First week I legit got the shakes. Unlocking Your Higher Self Now those two hours before bed are the only time I can actually hear what my higher self is whispering instead of the algorithm screaming.

Unfinished Tales and Short Stories - The Arts Incubator

6. Radical “I don’t know” practice

I used to have an opinion on everything. Politics, other people’s relationships, why oat milk is morally superior, whatever.

Then I burned out so hard I couldn’t form opinions anymore.

So I started saying “I don’t know” out loud whenever I genuinely didn’t know.

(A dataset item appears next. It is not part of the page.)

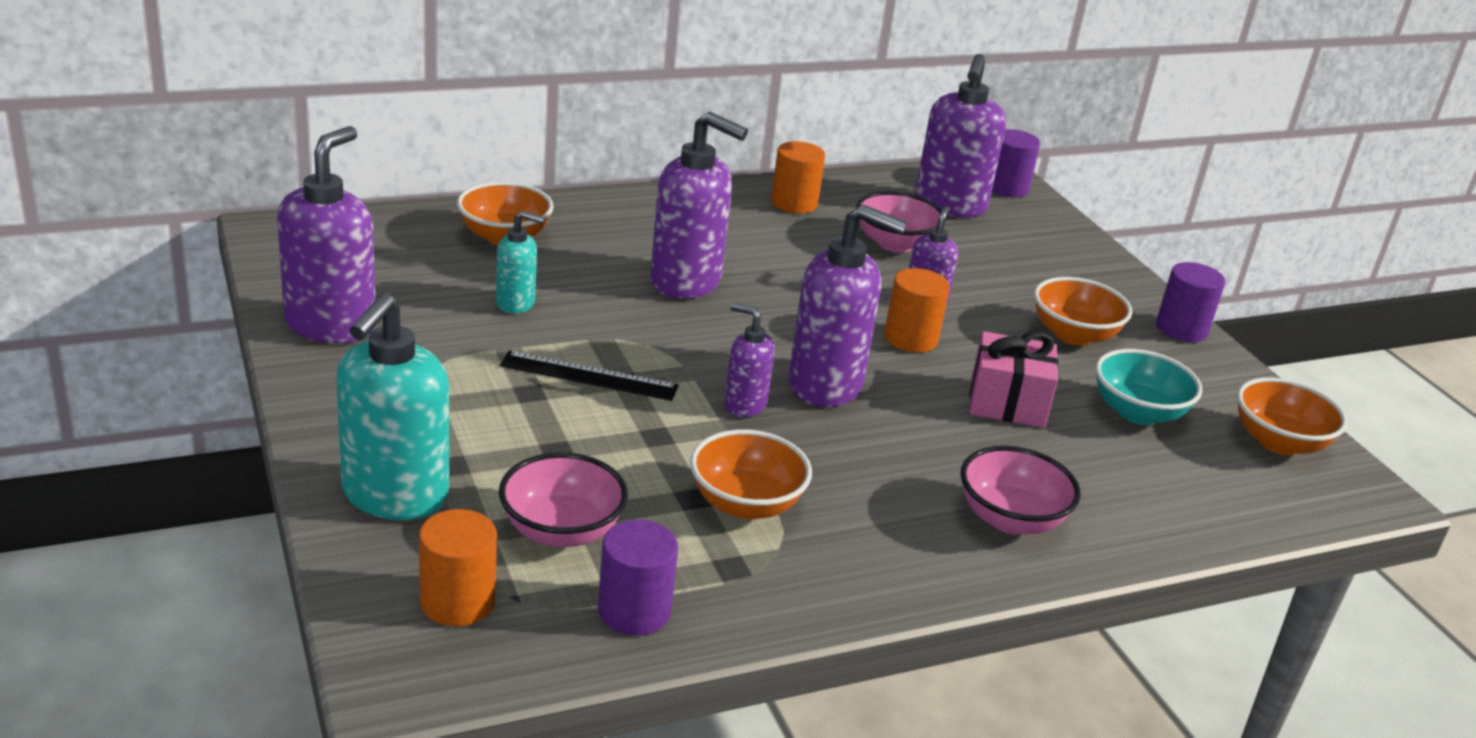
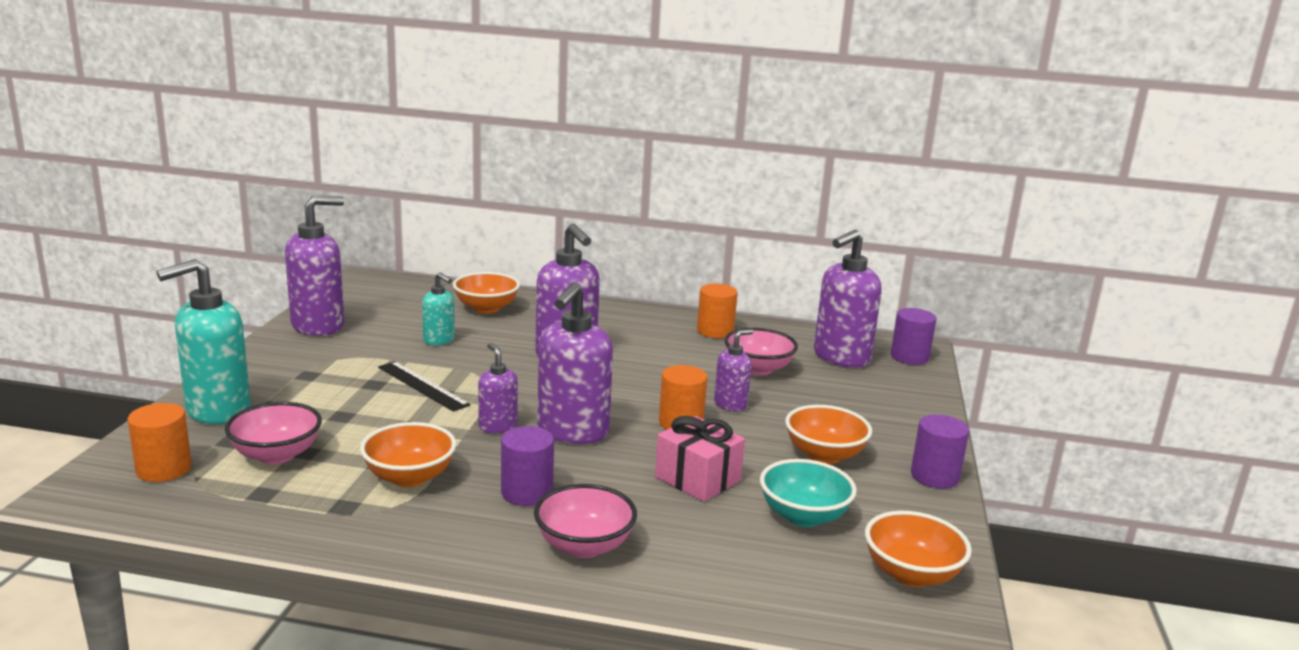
camera: 35 degrees right, 10 degrees down
purple cylinder [598,520,678,636] -> purple cylinder moved to [501,426,554,506]
purple soap dispenser [789,204,907,407] -> purple soap dispenser turned 60 degrees clockwise [537,282,613,444]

At first it felt like weakness. Now it feels like freedom. Every time I say it I’m giving my higher self room to breathe instead of forcing an answer just to look smart.

7. The nightly “What surprised me today?” recap

Last one. Super simple.

Every night before I brush my teeth I say out loud (yes, out loud, my neighbors probably think I’m nuts):

“What surprised me today?”

Some nights it’s “I actually enjoyed that Zoom call.” Some nights it’s “I didn’t die when I spoke up in the meeting.” Some nights it’s just “The sunset was stupidly pretty and I noticed.”

It’s tiny. But it trains your brain to scan for evidence that life isn’t 100% garbage.

And slowly… very slowly… you start trusting that there’s a wiser, calmer part of you that’s been here the whole time.

So yeah. That’s my current messy, half-working list for unlocking your higher self in 2026.

None of it is original. None of it is perfect. I still lose my temper in traffic and doomscroll and eat feelings with Taco Bell at 1 a.m.

But the gaps between the old me and the kinder, clearer me are getting bigger.